Two Versions of Six
It is six in the morning, and I have not slept. There are two versions of this hour, and they are not the same hour at all. There is the six o'clock you arrive at from below — the one that comes up under you after you have lain down at one and slept the deep first sleep and surfaced into a kind of brightness you did not earn. And there is the six o'clock you arrive at from above, the one you have been sliding toward all night with a book on your knee, the kettle going through its second go, the lamp on the kitchen counter doing the same patient work it was doing at midnight. From the outside these two hours look identical — same light coming up the wall, same first bird, same blue — and yet from the inside they are different rooms.

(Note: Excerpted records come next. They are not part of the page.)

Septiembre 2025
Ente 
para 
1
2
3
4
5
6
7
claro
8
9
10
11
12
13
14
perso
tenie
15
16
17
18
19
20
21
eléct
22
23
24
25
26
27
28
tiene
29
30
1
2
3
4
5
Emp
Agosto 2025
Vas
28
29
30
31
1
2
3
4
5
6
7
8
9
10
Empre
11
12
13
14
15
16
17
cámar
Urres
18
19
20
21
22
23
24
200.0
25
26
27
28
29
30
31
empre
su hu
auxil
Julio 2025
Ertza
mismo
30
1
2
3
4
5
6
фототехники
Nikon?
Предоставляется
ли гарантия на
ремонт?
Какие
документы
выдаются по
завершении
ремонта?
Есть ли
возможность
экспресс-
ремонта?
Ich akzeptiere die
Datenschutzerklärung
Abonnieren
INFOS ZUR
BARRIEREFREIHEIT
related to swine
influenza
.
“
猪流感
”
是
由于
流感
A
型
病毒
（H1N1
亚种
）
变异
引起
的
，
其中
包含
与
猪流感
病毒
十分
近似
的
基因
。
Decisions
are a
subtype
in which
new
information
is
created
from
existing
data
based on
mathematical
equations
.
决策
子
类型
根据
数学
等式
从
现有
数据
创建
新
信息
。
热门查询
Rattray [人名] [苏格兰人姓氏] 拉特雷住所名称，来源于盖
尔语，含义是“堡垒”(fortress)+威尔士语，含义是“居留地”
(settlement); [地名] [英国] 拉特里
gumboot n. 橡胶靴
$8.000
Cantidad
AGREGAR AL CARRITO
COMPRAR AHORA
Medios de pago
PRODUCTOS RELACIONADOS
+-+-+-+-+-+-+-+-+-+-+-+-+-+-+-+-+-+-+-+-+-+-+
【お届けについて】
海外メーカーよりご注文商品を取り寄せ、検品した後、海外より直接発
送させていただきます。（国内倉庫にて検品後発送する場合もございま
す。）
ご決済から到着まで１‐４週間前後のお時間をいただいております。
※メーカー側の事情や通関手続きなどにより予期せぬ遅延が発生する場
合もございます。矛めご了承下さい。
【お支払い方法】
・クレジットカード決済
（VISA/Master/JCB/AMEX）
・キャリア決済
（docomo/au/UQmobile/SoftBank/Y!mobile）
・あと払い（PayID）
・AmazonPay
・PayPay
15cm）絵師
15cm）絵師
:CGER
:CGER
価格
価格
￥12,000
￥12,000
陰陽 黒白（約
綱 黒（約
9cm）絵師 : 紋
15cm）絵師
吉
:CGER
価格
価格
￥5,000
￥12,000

I am in the second one. The kind of awake that has not been interrupted by sleep, that has only thinned out, gradually, the way the dark thins, in patches. There is a particular quality to a body that has not slept: not tired exactly, not yet; something closer to translucent. You become easier to read. The face you wear is the face you would wear if no one were watching, because at this hour no one is. The city outside has not started its day; it has only stopped, briefly, between two of them. The seam shows.
I think I prefer this hour to almost any other — the pretense is gone from it. No one is performing anything yet. The cars on the road are honest in a way they will not be by eight, and the lamps that are still on are still on because they were left, not because they are being decided about. You can write at this hour without straining; the page meets you halfway.
But I will pay for it later. I always do — by three this afternoon I will be the version of me that does not get to come back, the kind that lies down for forty minutes in a chair without quite sleeping. I know this and I do it anyway; there are some hours you trade other hours for, and this is one of them.